Deb sighed and put the tequila bottle out of her sight. “Fine. Shoot.”
Batista still hesitated. “I’ve worked a lot of murder cases. Serial murders, too. No one kills in the heat of the moment then sticks around to chop up the body. Whoever killed Merchant was experienced.”
Deb nodded. She agreed.
“So I got to thinking if I’d seen any similar cases. I mean, if it wasn’t Dexter, then the killer is still out there, right?”
“The Ice Truck Killer cut his victims up.”
Deb flinched. Even after all this time, she couldn’t hear that name without remembering Rudy. Brian. Who the fuck ever. Lover. Betrayer. Murderer. Bodies in neat, bloodless slices, gift wrapped like grisly Christmas gifts for the cops.
“Then there was the Bay Harbor Butcher case,” Batista went on. “Most of those bodies were too decomposed to compare, but we know the killer dismembered them before he dumped them.”
Deb nodded, acknowledging the similarity. “Both of those cases are solved,” she pointed out. “The killers are dead.”

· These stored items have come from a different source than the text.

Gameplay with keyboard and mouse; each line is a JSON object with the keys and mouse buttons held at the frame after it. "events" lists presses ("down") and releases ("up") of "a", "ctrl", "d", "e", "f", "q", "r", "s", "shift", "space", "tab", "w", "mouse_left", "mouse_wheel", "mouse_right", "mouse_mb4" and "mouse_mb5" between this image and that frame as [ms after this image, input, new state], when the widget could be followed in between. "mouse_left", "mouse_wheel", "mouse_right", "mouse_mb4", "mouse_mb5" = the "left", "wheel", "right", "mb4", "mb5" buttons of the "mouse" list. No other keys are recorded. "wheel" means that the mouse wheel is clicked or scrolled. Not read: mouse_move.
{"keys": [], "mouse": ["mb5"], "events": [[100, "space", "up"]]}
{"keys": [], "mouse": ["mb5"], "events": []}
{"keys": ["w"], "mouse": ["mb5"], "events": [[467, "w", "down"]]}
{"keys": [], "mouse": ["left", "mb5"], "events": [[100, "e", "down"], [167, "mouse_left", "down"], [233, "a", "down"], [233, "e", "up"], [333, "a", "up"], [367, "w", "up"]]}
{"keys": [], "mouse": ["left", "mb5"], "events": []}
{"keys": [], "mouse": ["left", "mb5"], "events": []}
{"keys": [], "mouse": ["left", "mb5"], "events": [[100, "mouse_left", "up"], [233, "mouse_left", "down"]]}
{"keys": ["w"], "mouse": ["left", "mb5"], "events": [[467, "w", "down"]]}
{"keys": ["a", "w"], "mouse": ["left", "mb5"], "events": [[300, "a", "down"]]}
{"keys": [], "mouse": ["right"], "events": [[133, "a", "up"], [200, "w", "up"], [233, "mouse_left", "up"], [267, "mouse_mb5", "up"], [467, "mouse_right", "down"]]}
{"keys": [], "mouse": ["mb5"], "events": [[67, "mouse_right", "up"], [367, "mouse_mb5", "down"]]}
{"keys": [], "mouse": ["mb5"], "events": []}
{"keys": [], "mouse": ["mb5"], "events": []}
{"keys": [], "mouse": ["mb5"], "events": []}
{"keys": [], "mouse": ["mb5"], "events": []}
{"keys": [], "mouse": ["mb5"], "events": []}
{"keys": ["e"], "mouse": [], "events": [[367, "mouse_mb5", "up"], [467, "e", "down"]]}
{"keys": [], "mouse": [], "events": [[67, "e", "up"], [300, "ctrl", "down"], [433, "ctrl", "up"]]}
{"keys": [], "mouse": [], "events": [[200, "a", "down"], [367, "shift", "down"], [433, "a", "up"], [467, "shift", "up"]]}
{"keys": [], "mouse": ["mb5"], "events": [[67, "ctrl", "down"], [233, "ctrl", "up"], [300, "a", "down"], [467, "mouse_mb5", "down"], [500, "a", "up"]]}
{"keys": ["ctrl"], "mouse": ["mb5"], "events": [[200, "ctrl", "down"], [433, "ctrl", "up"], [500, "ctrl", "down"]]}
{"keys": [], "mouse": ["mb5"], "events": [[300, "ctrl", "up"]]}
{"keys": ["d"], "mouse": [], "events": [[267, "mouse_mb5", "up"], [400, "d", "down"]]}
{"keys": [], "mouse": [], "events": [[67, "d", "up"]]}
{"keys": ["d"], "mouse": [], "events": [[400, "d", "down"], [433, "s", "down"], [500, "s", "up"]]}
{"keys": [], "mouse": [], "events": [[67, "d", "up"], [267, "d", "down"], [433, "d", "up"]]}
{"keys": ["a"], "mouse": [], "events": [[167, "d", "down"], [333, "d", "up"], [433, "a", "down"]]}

“But there’s a similarity,” Batista insisted. “The Ice Truck Killer killed himself before we could arrest him. We never got a confession – ”
“Yes, we did,” Deb snapped. “He confessed to me. While he was choking the fucking life out of me!” She dated him. She fucked him, and she never had a clue. He would have turned her into neat, bloodless body parts if it weren’t for Dexter.
Batista realized what he was saying and stopped. “Shit, Morgan, I’m sorry.”
“Fuck it,” she spat. Meaning, forget it.
“We fingered Doakes as the Bay Harbor Butcher. The evidence was convincing, but Maria never believed it was him.”
It took Deb a moment to realize Maria was Captain LaGuerta. “She’s nuts,” she declared.
“I don’t know. The key evidence against Doakes, before we found that his body and the cabin in the Everglades, was a box of blood slides Lundy’s agents found in his car. According to Maria, Doakes claimed he took the slides from a suspect. He wanted to get them analyzed before he brought the evidence in.”
“That’s bullshit,” Deb answered. “He was on suspension.”
“But don’t you get it, Morgan? Those slides belonged to the Bay Harbor Butcher, because we matched the blood to the victims. As keepsakes go, that doesn’t fit Doakes’ personality. He would have kept weapons, or something personal.”
In spite of the alcohol, Deb saw at once where he was going with this. Blood slides fit someone who worked with blood. Someone who studied it. Someone like Dexter. Two serial killers. Dexter worked both of those cases. If Dex were somehow involved, he could have…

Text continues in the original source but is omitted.